(Data entries)

----

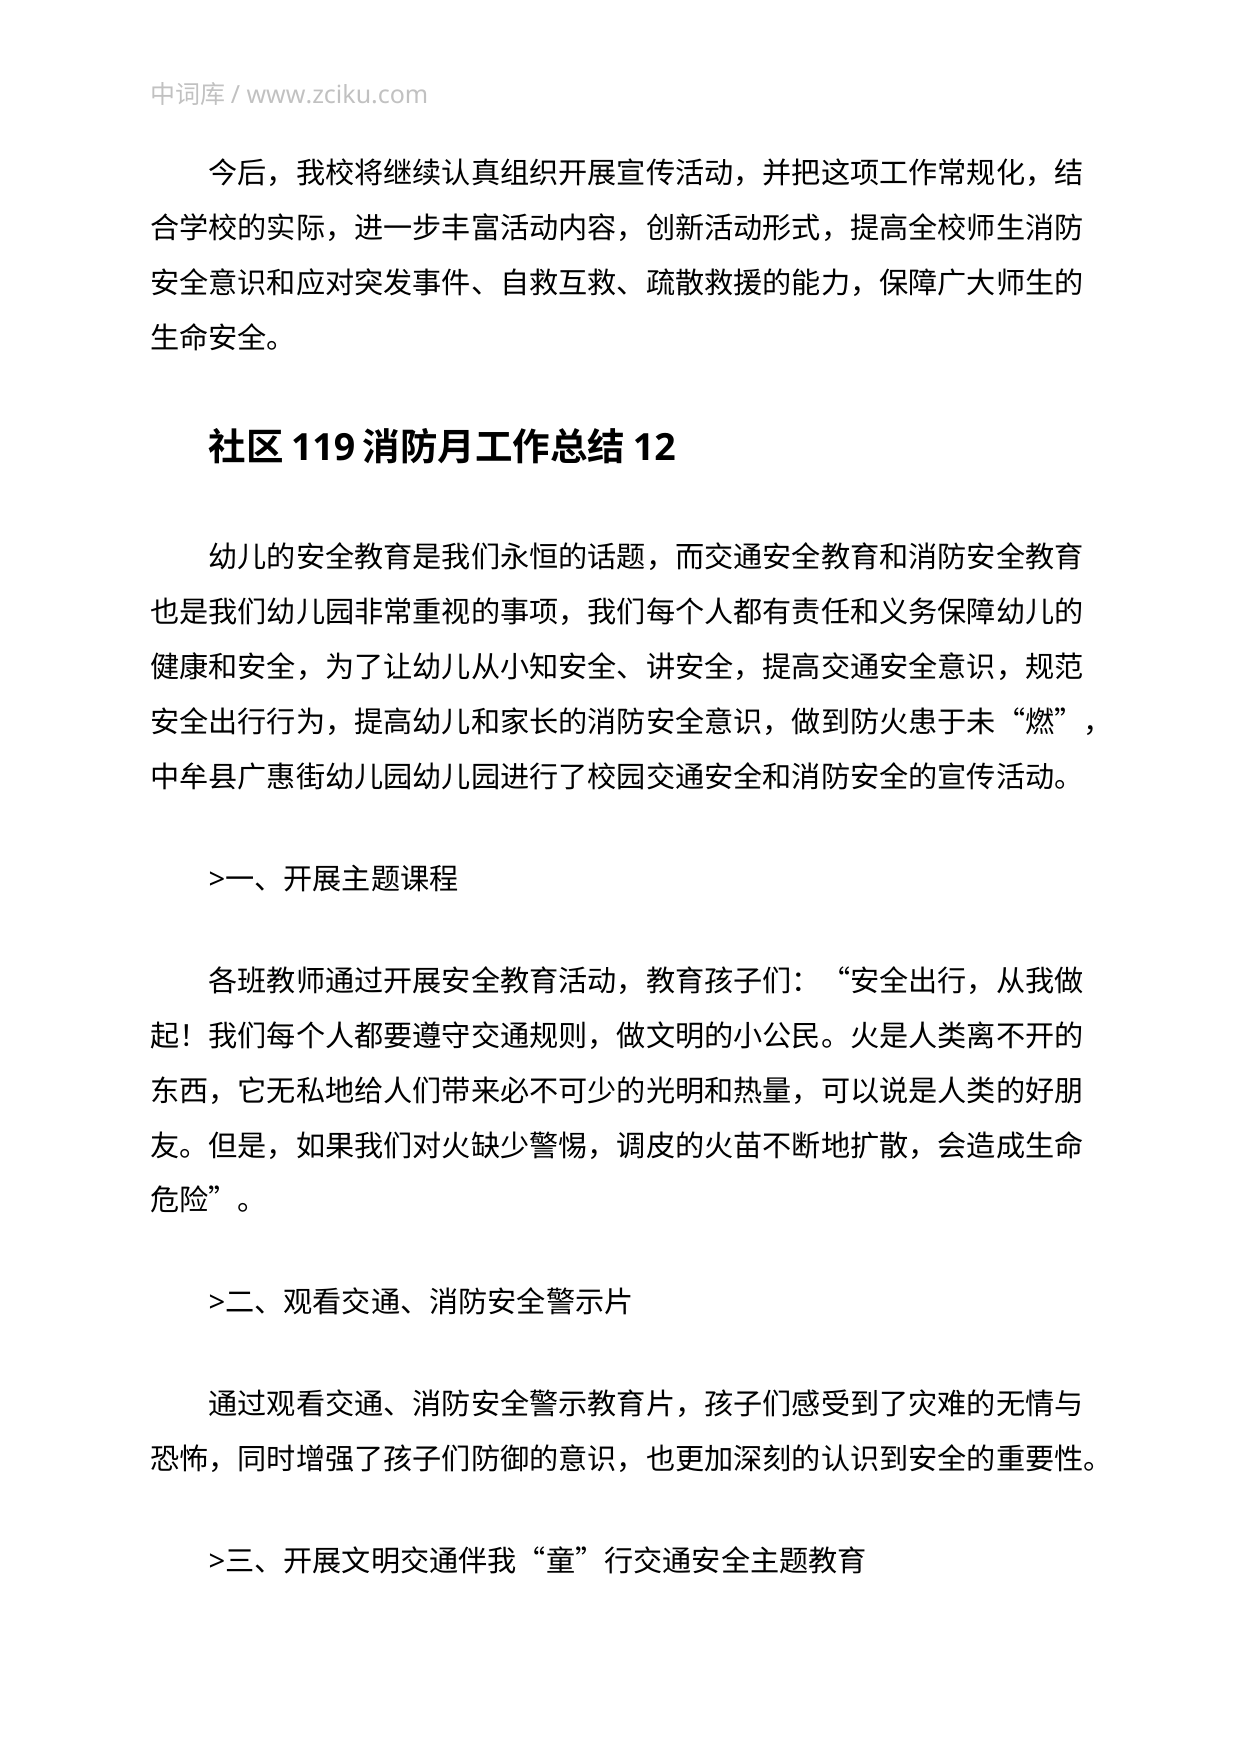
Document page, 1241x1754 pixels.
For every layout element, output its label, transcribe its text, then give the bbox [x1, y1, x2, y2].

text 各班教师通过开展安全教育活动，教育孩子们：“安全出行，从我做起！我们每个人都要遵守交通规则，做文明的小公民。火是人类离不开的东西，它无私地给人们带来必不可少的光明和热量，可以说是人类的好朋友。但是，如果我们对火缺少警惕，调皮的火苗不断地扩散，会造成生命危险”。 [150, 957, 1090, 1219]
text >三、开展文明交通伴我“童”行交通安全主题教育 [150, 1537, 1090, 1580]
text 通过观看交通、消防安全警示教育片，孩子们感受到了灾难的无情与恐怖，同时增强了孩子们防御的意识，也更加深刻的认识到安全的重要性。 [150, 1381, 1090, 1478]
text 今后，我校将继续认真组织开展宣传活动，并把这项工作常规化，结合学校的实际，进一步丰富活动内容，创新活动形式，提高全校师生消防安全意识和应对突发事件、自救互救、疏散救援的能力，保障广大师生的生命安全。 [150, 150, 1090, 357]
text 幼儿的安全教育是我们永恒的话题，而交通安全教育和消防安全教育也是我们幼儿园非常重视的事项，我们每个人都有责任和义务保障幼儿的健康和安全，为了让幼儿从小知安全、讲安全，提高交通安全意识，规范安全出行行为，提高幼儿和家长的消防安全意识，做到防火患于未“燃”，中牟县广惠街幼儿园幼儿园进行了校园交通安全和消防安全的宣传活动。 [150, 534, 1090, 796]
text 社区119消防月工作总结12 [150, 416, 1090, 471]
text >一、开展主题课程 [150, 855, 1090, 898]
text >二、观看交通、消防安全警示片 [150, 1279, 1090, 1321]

----

The reply must hold every line above exactly as written and none of the pictures.

▶ Output for this exercise
Document page, 1241x1754 pixels.
For every layout element, output its label, transcribe its text, then give the bbox [x1, y1, x2, y2].

text 各班教师通过开展安全教育活动，教育孩子们：“安全出行，从我做起！我们每个人都要遵守交通规则，做文明的小公民。火是人类离不开的东西，它无私地给人们带来必不可少的光明和热量，可以说是人类的好朋友。但是，如果我们对火缺少警惕，调皮的火苗不断地扩散，会造成生命危险”。 [150, 957, 1090, 1219]
text >三、开展文明交通伴我“童”行交通安全主题教育 [150, 1537, 1090, 1580]
text 通过观看交通、消防安全警示教育片，孩子们感受到了灾难的无情与恐怖，同时增强了孩子们防御的意识，也更加深刻的认识到安全的重要性。 [150, 1381, 1090, 1478]
text 今后，我校将继续认真组织开展宣传活动，并把这项工作常规化，结合学校的实际，进一步丰富活动内容，创新活动形式，提高全校师生消防安全意识和应对突发事件、自救互救、疏散救援的能力，保障广大师生的生命安全。 [150, 150, 1090, 357]
text 幼儿的安全教育是我们永恒的话题，而交通安全教育和消防安全教育也是我们幼儿园非常重视的事项，我们每个人都有责任和义务保障幼儿的健康和安全，为了让幼儿从小知安全、讲安全，提高交通安全意识，规范安全出行行为，提高幼儿和家长的消防安全意识，做到防火患于未“燃”，中牟县广惠街幼儿园幼儿园进行了校园交通安全和消防安全的宣传活动。 [150, 534, 1090, 796]
text 社区119消防月工作总结12 [150, 416, 1090, 471]
text >一、开展主题课程 [150, 855, 1090, 898]
text >二、观看交通、消防安全警示片 [150, 1279, 1090, 1321]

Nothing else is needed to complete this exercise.